=== READING PASSAGE ===

After approximately an hour spent at Stackhouse, arranging transportation for the group member who was taking out, and having to scout the rapid downstream of Stackhouse, and for some of the group to portage once more, the river had continued to rise violently. 

It was after Stackhouse, with the river well over 25,000cfs and fully in the trees that things really got out of control. Paddling the section left of the island at the rapid known as Kayakers’ Ledge / Needle Falls, All 5 of the remaining group members were violently flipped in the huge, chaotic waters. None of them were able to recover with a roll in those conditions. As the 2 channels reconvened, all 5 were swimming for their lives in flood conditions. They were unable to get to shore (which was a dangerous proposition, given the fast current running thru the trees, and with no more viable options, abandoned the canoes they had been staying with for flotation and swam for their lives into floating stainers and debris piles caught high in the trees of the island splitting the channel at Frank Bell’s Rapid. 

Upon swimming into the trees, Viki her head violently, but was slowed enough to be able to swim into another floating pile of trees stuck downstream. Four other members of the group were clinging for their lives to floating trees and debris piles nearby. One other member was in the current, being washed down stream. 

At this point, Eli paddled thru the slackwater caused by the debris piles, saw Viki and told her to “wait here” and went down stream to chase after the boats and equipment nearby. There he abandoned the 4 group members and did not return. The river was around 50,000cfs at that point. He did not return. They were stranded on floating debris, having swam more than a mile in a flood stage river. With no where to go, and a likely flush drowning awaiting downstream in Frank Bell’s Rapid or the huge whirlpools that form downstream, they waited. In shock, growing cold, and running out of daylight.

=== EXTRACTED MATERIAL ===

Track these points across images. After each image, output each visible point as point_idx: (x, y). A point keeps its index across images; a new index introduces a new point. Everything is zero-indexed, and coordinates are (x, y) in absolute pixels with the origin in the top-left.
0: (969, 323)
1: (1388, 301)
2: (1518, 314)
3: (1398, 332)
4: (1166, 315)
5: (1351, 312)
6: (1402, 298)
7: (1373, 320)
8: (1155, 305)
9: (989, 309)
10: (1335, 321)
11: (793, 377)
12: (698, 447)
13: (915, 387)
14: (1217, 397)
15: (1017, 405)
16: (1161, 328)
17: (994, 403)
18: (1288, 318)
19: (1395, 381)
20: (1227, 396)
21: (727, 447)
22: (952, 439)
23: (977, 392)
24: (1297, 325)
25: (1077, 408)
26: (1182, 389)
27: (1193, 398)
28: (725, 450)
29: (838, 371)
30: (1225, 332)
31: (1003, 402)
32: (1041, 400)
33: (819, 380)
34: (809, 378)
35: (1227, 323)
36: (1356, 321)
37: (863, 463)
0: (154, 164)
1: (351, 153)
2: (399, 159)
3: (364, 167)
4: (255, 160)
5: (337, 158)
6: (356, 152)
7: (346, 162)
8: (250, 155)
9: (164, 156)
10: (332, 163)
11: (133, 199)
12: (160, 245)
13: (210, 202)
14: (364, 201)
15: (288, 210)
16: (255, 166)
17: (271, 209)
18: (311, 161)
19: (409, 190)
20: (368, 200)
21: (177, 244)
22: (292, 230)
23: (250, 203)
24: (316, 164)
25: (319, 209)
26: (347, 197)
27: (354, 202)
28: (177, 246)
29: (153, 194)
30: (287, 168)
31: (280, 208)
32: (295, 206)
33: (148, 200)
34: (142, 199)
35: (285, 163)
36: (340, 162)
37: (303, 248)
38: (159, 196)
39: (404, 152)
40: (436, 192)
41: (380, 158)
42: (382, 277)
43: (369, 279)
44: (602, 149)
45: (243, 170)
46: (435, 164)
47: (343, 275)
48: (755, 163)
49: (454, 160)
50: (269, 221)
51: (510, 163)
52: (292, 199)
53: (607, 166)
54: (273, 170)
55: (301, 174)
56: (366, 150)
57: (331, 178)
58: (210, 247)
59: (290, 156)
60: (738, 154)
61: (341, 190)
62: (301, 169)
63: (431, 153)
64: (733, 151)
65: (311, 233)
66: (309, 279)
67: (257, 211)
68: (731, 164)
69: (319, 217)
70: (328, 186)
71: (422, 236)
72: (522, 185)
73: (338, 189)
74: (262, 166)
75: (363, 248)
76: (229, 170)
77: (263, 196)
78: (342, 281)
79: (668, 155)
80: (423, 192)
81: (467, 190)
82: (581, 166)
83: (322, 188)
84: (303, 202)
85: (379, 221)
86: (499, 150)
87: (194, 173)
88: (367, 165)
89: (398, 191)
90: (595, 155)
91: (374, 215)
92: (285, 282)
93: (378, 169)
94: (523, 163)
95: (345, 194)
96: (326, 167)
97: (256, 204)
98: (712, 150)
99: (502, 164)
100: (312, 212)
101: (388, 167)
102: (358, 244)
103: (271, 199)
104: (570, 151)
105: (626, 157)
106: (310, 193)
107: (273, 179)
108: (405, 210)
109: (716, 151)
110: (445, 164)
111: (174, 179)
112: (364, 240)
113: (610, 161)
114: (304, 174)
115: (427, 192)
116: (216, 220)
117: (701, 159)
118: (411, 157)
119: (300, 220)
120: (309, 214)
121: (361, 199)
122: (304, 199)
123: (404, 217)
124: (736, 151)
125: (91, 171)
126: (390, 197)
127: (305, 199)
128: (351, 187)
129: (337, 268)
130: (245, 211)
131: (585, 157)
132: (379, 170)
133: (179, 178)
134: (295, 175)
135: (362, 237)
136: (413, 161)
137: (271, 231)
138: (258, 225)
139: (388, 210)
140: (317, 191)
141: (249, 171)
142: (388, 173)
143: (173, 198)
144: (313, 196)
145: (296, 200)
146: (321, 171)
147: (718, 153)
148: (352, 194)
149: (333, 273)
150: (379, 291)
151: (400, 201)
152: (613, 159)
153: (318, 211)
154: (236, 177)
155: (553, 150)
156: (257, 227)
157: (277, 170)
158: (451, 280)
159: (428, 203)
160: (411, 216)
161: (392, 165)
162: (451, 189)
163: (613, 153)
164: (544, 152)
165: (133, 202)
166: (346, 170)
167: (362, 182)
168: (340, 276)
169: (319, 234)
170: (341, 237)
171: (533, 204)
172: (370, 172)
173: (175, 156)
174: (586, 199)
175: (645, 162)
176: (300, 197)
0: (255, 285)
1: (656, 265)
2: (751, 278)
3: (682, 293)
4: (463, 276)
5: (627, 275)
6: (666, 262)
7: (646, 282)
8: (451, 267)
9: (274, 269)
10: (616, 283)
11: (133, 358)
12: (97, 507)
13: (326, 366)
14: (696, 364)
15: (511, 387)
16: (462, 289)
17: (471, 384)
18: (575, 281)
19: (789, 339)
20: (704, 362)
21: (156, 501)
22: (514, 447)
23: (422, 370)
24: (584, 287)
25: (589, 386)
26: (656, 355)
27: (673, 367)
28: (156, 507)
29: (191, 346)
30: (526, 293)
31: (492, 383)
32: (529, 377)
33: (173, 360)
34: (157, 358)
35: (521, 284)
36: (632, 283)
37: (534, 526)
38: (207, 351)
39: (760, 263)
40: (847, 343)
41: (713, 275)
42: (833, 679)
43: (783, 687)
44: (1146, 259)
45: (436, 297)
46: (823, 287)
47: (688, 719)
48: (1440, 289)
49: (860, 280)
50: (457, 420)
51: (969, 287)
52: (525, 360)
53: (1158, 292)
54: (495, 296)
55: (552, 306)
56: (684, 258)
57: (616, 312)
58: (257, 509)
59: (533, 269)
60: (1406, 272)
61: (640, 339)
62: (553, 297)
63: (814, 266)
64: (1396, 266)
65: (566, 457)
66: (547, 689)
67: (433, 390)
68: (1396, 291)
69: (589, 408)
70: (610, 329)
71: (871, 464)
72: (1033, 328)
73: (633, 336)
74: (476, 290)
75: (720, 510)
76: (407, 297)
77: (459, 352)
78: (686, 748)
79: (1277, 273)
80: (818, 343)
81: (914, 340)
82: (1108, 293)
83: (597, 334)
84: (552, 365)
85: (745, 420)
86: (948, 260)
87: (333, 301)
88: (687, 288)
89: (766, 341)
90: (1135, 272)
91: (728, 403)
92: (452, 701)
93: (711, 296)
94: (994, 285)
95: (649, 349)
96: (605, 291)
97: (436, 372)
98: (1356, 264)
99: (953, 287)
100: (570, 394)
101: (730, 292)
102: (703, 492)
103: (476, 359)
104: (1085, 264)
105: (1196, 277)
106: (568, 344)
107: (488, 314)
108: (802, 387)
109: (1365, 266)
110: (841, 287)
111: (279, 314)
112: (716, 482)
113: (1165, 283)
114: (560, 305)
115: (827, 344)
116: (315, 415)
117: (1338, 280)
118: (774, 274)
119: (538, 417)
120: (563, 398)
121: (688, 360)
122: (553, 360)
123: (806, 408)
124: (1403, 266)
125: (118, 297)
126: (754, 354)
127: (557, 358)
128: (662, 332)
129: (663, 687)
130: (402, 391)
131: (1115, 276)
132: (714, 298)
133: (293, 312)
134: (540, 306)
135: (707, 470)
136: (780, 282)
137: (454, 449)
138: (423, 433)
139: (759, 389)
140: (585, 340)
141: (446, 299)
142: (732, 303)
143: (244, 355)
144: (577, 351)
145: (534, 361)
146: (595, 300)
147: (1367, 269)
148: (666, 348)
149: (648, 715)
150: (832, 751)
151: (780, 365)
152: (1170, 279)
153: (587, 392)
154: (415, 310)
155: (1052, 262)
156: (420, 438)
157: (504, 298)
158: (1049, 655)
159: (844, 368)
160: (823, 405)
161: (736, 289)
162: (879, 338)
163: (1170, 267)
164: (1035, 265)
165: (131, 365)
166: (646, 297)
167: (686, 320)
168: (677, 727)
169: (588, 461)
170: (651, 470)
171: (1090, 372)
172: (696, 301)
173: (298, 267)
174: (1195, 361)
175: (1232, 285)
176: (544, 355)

===

= WHAT TO DO =
Continue the account of the paddlers stranded in the flooded river from where it stops above.

= OUTPUT FOR THIS TASK =
The four paddlers were rescued by 2 kayakers, who happened to paddle by. Each kayaker took a stranded paddler on the stern of their boat and got them safely to shore well below Frank Bell’s Rapid. The kayakers then carried their boats upstream on the railroad tracks to save the remaining 2 stranded people. 

Two of the group walked down the track to Hot Springs on river left while the other two people were deposited on river right near the NOC Hot Springs take-out area, where they saw local EMS and SAR teams had been activated. However, given the conditions, those teams were not in a position to intervene. 

While there were no major injuries, members of the group were in shock, bruised, mildly concussed, and generally half drowned and beat to hell.  

There are a few other things I’d like to add after having folks approach me and offer their advice based on incomplete information. We were not stranded on Frank Bell’s Island. We were hanging on to the tops of the trees that were rooted on the island. A channel separated Tom and Ryan from Me and Caleb. Tom and Ryan’s purchase was deteriorating the fastest. Their trees were collapsing around them and floating away.  The channel between us was too swift and full of debris for them to risk swimming to where Caleb and I were. Caleb asked the kayakers to rescue Tom and Ryan first and it was a good thing because their “island” was gone by the time the Daniel and Ty returned for us. Caleb and I were dealing with the tree/debris pile-ups at the upstream side that were cyclically building up and collapsing. One minute we’d be standing on a floating log that was braced up against a treetop in slack water and the next we’d be holding on in faster current and trying to keep our footing as the logs left and others came along, trying not to get our ankles crushed.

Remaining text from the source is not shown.